Wunderlist itself was a final hurrah to the skeuomorphic design that the early iPhone popularized, launched only a couple years before iOS 7 decreed flat design was the next big thing. With paper-like notes, bubbly buttons, and background photos of brick and wood, Wunderlist felt more like a real-world thing unconstrained by silicon and screens.

Pitch, their team’s new presentation app, didn’t bring back digital felt and paper. Instead, it showcased the newest thing in software branding: 3D, clay-style graphics that look more like kids’ toys than digital tools.

Art, so often, reflects the technology of its day. Charcoal on cave walls. Bronze cast in clay. Pigment infused parchment. Letters pressed.

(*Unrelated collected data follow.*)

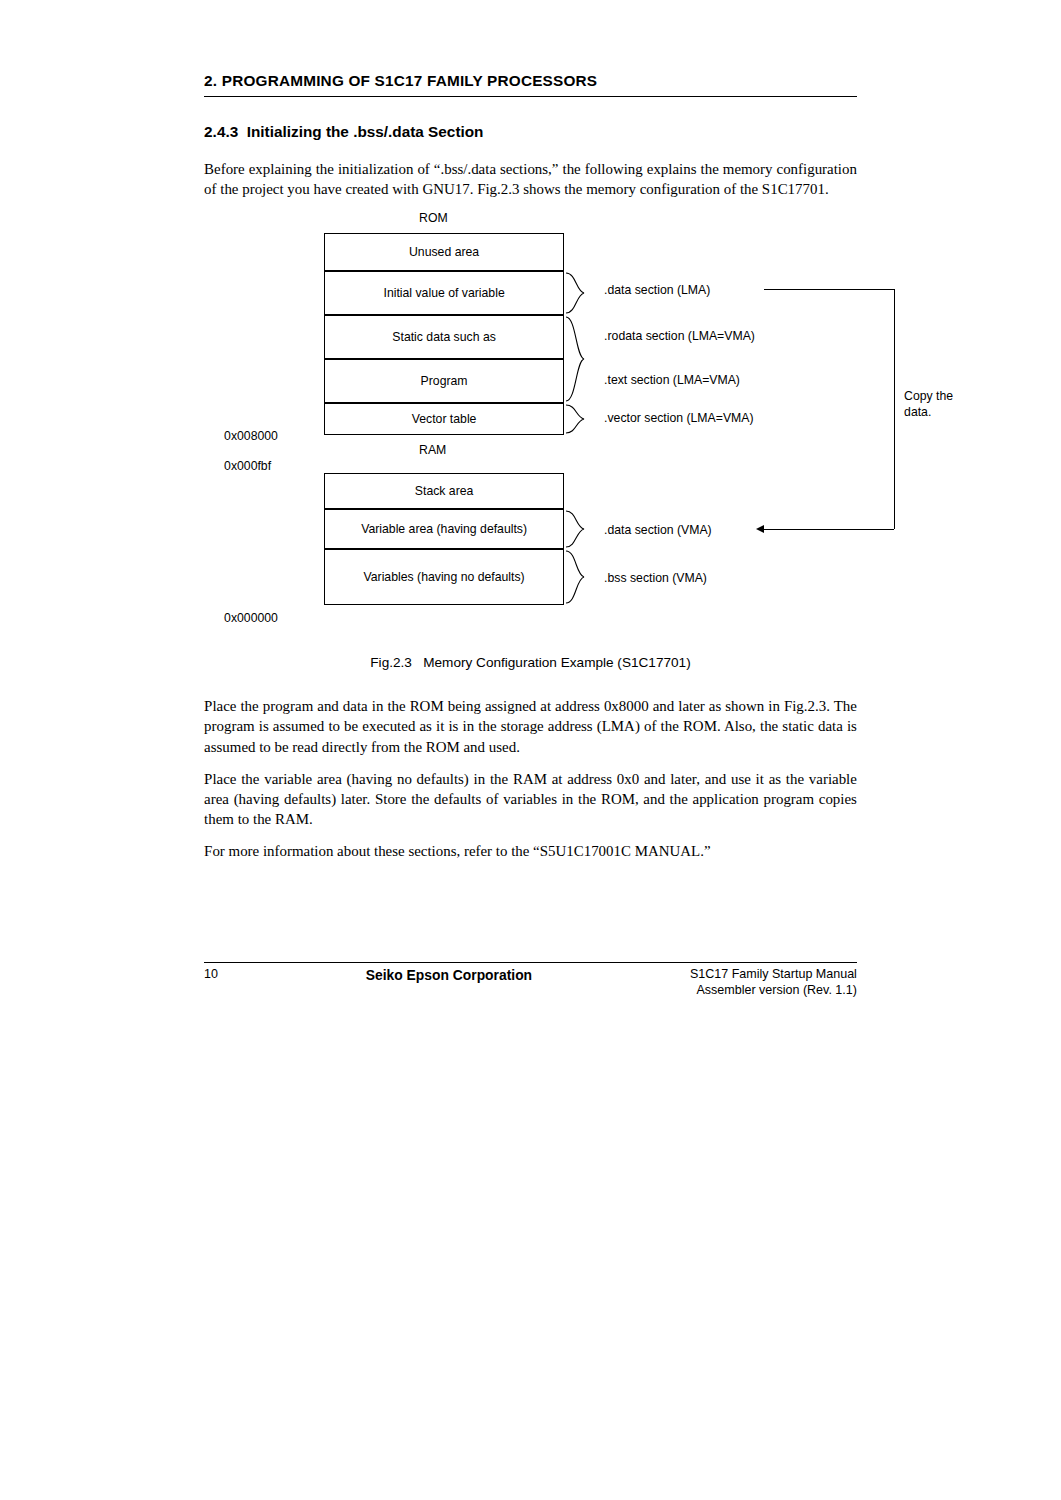2. PROGRAMMING OF S1C17 FAMILY PROCESSORS
2.4.3 Initializing the .bss/.data Section
Before explaining the initialization of “.bss/.data sections,” the following explains the memory configuration of the project you have created with GNU17. Fig.2.3 shows the memory configuration of the S1C17701.
ROM
Unused area
Initial value of variable
Static data such as
Program
Vector table
.data section (LMA)
.rodata section (LMA=VMA)
.text section (LMA=VMA)
.vector section (LMA=VMA)
Copy the
data.
0x008000
0x000fbf
0x000000
RAM
Stack area
Variable area (having defaults)
Variables (having no defaults)
.data section (VMA)
.bss section (VMA)
Fig.2.3 Memory Configuration Example (S1C17701)
Place the program and data in the ROM being assigned at address 0x8000 and later as shown in Fig.2.3. The program is assumed to be executed as it is in the storage address (LMA) of the ROM. Also, the static data is assumed to be read directly from the ROM and used.
Place the variable area (having no defaults) in the RAM at address 0x0 and later, and use it as the variable area (having defaults) later. Store the defaults of variables in the ROM, and the application program copies them to the RAM.
For more information about these sections, refer to the “S5U1C17001C MANUAL.”
10
Seiko Epson Corporation
S1C17 Family Startup Manual
Assembler version (Rev. 1.1)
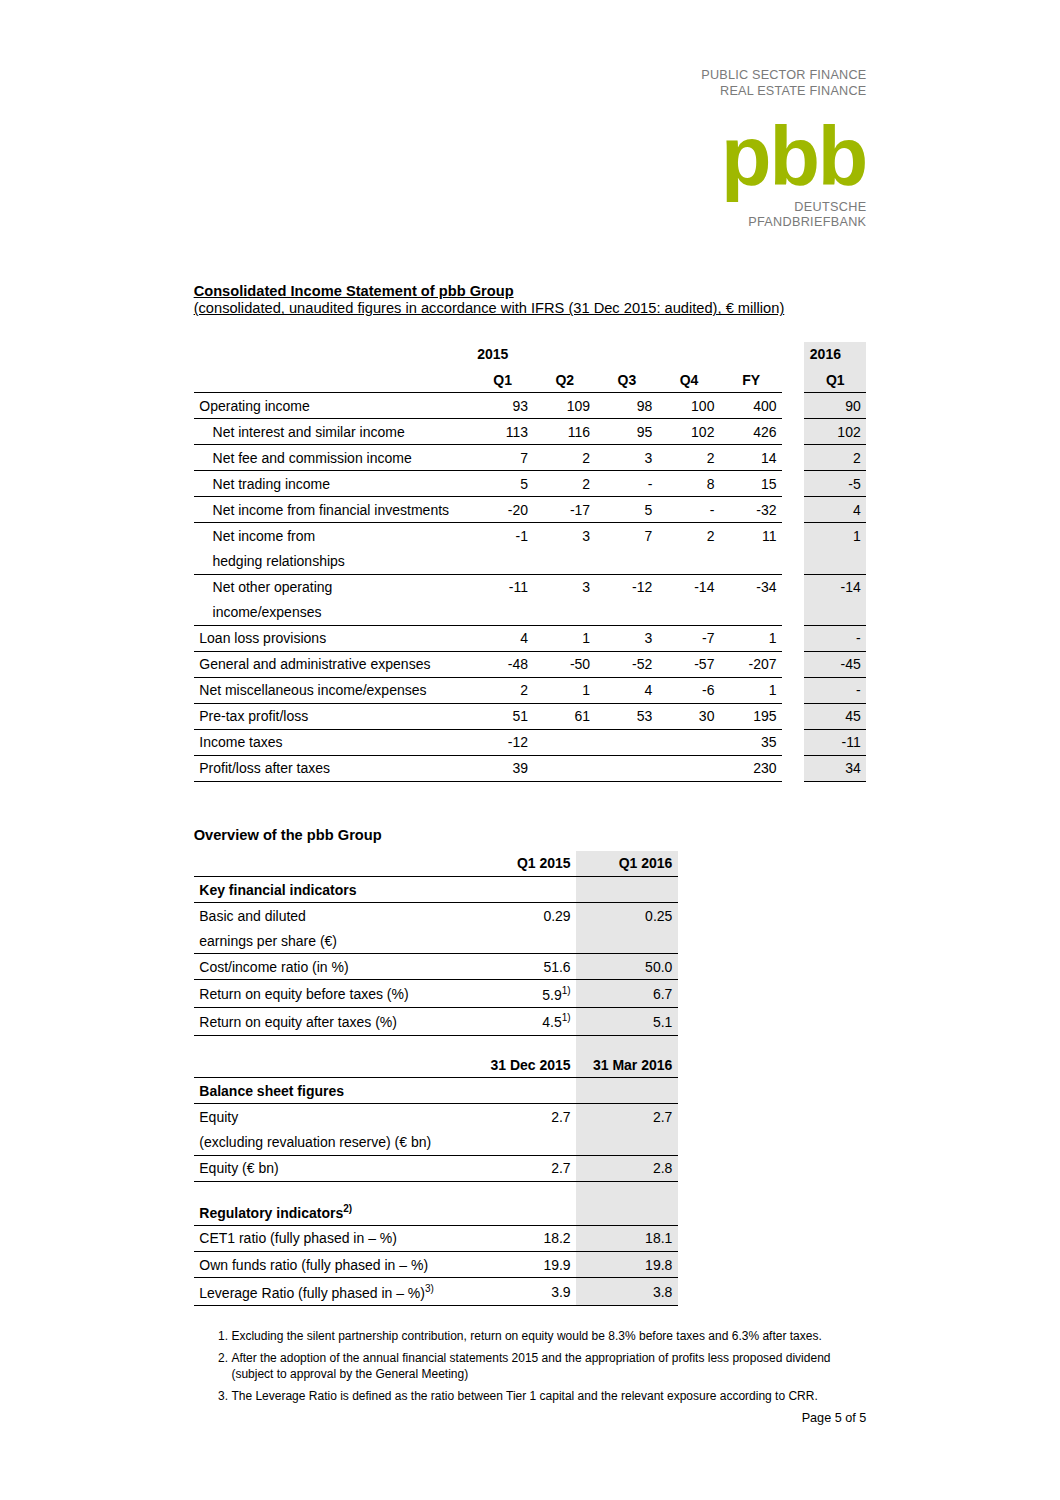PUBLIC SECTOR FINANCE
REAL ESTATE FINANCE
pbb
DEUTSCHE
PFANDBRIEFBANK
Consolidated Income Statement of pbb Group
(consolidated, unaudited figures in accordance with IFRS (31 Dec 2015: audited), € million)
| | 2015 | | 2016 |
| --- | --- | --- | --- |
| | Q1 | Q2 | Q3 | Q4 | FY | | Q1 |
| Operating income | 93 | 109 | 98 | 100 | 400 | | 90 |
| Net interest and similar income | 113 | 116 | 95 | 102 | 426 | | 102 |
| Net fee and commission income | 7 | 2 | 3 | 2 | 14 | | 2 |
| Net trading income | 5 | 2 | - | 8 | 15 | | -5 |
| Net income from financial investments | -20 | -17 | 5 | - | -32 | | 4 |
| Net income from | -1 | 3 | 7 | 2 | 11 | | 1 |
| hedging relationships | | | | | | | |
| Net other operating | -11 | 3 | -12 | -14 | -34 | | -14 |
| income/expenses | | | | | | | |
| Loan loss provisions | 4 | 1 | 3 | -7 | 1 | | - |
| General and administrative expenses | -48 | -50 | -52 | -57 | -207 | | -45 |
| Net miscellaneous income/expenses | 2 | 1 | 4 | -6 | 1 | | - |
| Pre-tax profit/loss | 51 | 61 | 53 | 30 | 195 | | 45 |
| Income taxes | -12 | | | | 35 | | -11 |
| Profit/loss after taxes | 39 | | | | 230 | | 34 |
Overview of the pbb Group
| | Q1 2015 | Q1 2016 |
| Key financial indicators | | |
| Basic and diluted | 0.29 | 0.25 |
| earnings per share (€) | | |
| Cost/income ratio (in %) | 51.6 | 50.0 |
| Return on equity before taxes (%) | 5.9 1) | 6.7 |
| Return on equity after taxes (%) | 4.5 1) | 5.1 |
| | 31 Dec 2015 | 31 Mar 2016 |
| Balance sheet figures | | |
| Equity | 2.7 | 2.7 |
| (excluding revaluation reserve) (€ bn) | | |
| Equity (€ bn) | 2.7 | 2.8 |
| Regulatory indicators 2) | | |
| CET1 ratio (fully phased in – %) | 18.2 | 18.1 |
| Own funds ratio (fully phased in – %) | 19.9 | 19.8 |
| Leverage Ratio (fully phased in – %) 3) | 3.9 | 3.8 |
Excluding the silent partnership contribution, return on equity would be 8.3% before taxes and 6.3% after taxes.
After the adoption of the annual financial statements 2015 and the appropriation of profits less proposed dividend (subject to approval by the General Meeting)
The Leverage Ratio is defined as the ratio between Tier 1 capital and the relevant exposure according to CRR.
Page 5 of 5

And so it has been with software landing pages, where form followed function and changing technology enabled new design styles. But who would have foreseen software’s switch to subscriptions changing today’s state of the art?

Is this the real world?

“This is the BBC” was branding enough for decades of radio news. Simple technology, simple branding.

Television required show and tell, an identification logo or ident as they came to be known. Thus it fell to WWII-era poster designer Adam Games to decide how the BBC should “identify itself to viewers” with “something more exciting than a selection of test cards in between the programmes.”

Technology inspired —“The symbol must move”—and limited. Screens of the time showed only 405 lines of detail, and animation tools were decades away.

So the poster designer teamed up with a sculptor to build a wire and wood model, with a motor and lights to fake animation. Just enough to create the bat wings logo—BBC’s first moving ident.

Technology marched on, and with it the state of the art. The BBC welcomed color TV nearly two decades later with a motorized globe in a mirrored box, color added during the broadcast. And by 1985, computer technology finally matched the BBC’s ambitions as the first digitally rendered globe proceeded the nightly news.

And then software-powered design was everywhere, following the same progress as the BBC’s logo with increasingly better designs as technology made it possible.

Scissors and glue: 1990’s

Technology had influenced print design for decades before the personal computer. Print design, in turn, influenced software branding.

Before you could crop photos and mash them up in Photoshop, designers were clipping art from paste-up books and manually building page layouts on paper. Xerox machines and later digital scanning duplicated the work, but the original always started with layers of paper.

Software branding on boxes and disks arrived when paste-up was still state of the art. The first Microsoft Windows box—released the same year as BBC’s digital globe—was closer to a collage with a photo of a computer framed in blue. Early Microsoft Office box art featured box inception, with boxes for each included product with its own digital clip art icon.

Flat and fast: 2000-2005

Box art changed faster. Office boxes showed clouds (to match Windows 95’s iconic background), photos of actual offices, and bubbly 3D icons. Adobe put paintings and photo mashups on their boxes, educational software included cartoons. With print design and loading screens, there were few technological restrictions to hold you back.

For nascent web apps, though, simple flat designs weren’t as much an aesthetic choice as a necessity. When your average user has dial-up internet and a browser like Internet Explorer 5 with limited CSS support, you kept things simple.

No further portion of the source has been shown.